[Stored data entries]
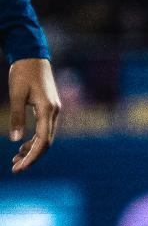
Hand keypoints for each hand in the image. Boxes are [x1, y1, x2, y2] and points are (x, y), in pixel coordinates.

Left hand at [9, 58, 60, 173]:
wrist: (33, 56)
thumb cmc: (23, 73)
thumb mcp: (16, 95)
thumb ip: (17, 117)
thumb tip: (16, 140)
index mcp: (48, 109)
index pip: (43, 140)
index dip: (32, 157)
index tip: (18, 168)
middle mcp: (54, 111)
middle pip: (47, 142)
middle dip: (32, 157)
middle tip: (15, 169)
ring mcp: (54, 110)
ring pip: (46, 137)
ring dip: (33, 150)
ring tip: (15, 160)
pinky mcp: (50, 107)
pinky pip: (45, 129)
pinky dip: (35, 140)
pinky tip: (22, 146)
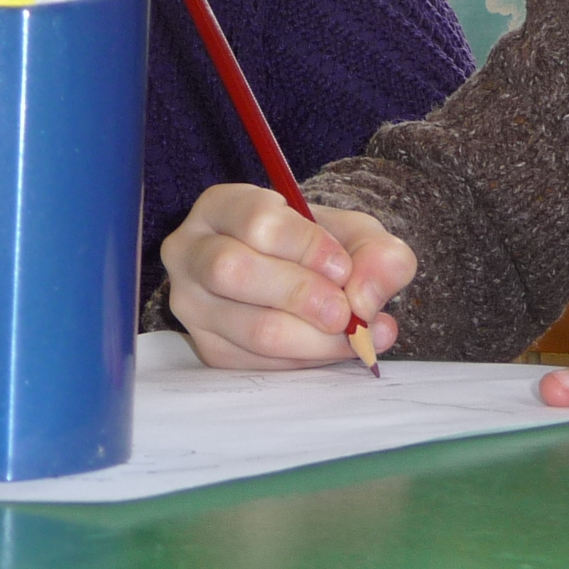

**What is required**:
Whenever a line above has the word "hand" in it, copy that line.

**Answer below**:
Hand keypoints for each hand in the image. Boxes are [x1, y1, x2, y2] and points are (x, y), in pixel coordinates.
Left hand at [9, 58, 60, 173]:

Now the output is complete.